Credo questo sia colpa in parte delle foto, intendo quelle oscene quelle cattive quelle maleducate, in parte del mezzo attraverso cui le immagini ci arrivano e che è in questo caso la rete, il cui più calzante attributo si chiama “click”. (oggi con la rotella del mouse si scorre anche prima).
Ecco, il fatto è che non so quanto convenga riempire il mondo di immagini e di ombre di ombre, come ben sapeva il vecchio Plato. Soprattutto se possiamo beneficiarne senza prezzo, gratuitamente. Potrebbe sembrare o forse lo è una colpa.

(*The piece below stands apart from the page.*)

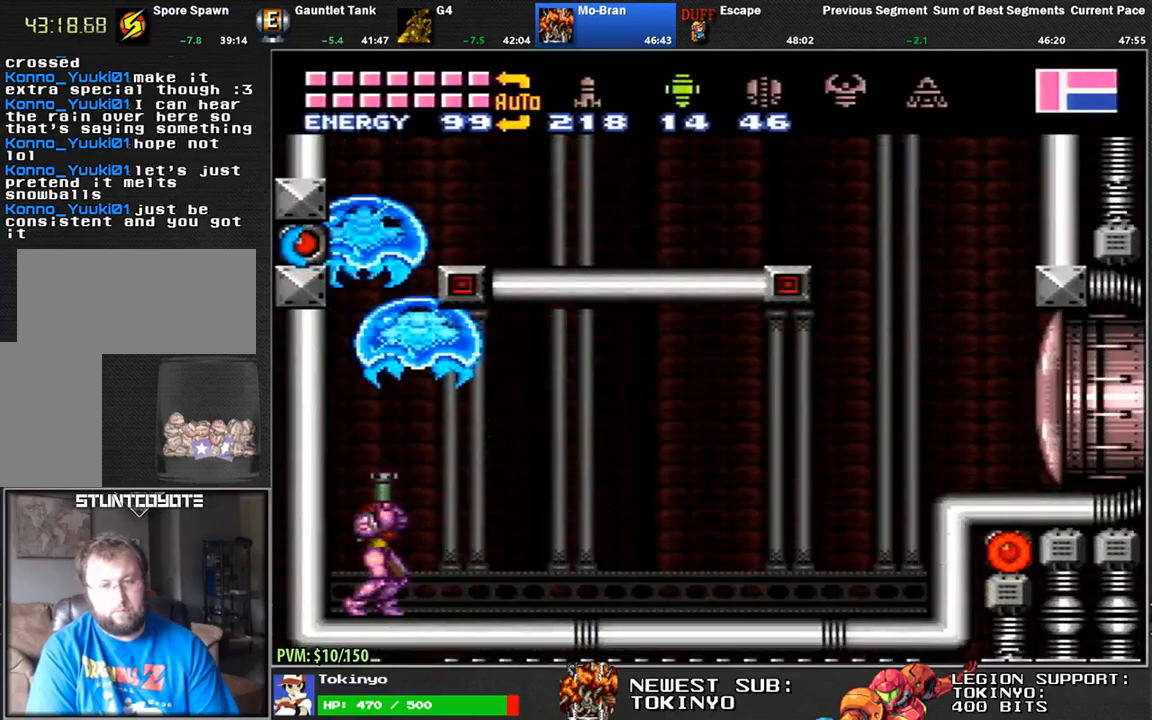
{"dt_ms": 500, "buttons": ["A", "DPAD_RIGHT"], "events": [[50, "Y", "up"], [200, "Y", "down"], [267, "Y", "up"], [417, "A", "down"], [417, "DPAD_RIGHT", "down"], [433, "DPAD_UP", "up"]]}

E mi viene da ridere quando penso che Oscar Wilde diceva che i tramonti non erano apprezzabili perché non si dovevano pagare. Per fortuna anni dopo un altro scrittore lo contraddisse, dicendo: Oscar Wilde aveva torto: i tramonti si pagano. Possiamo pagarli con il semplice fatto di non essere Oscar Wilde.
Ecco, premettiamolo subito, io non sono Oscar Wilde.
Condivido con voi questa enorme tragedia.
PS la prossima volta quando volete pubblicare la foto di un tramonto non dite che è banale, pensatemi. Forse siete semplicemente voi a non esserne all’altezza.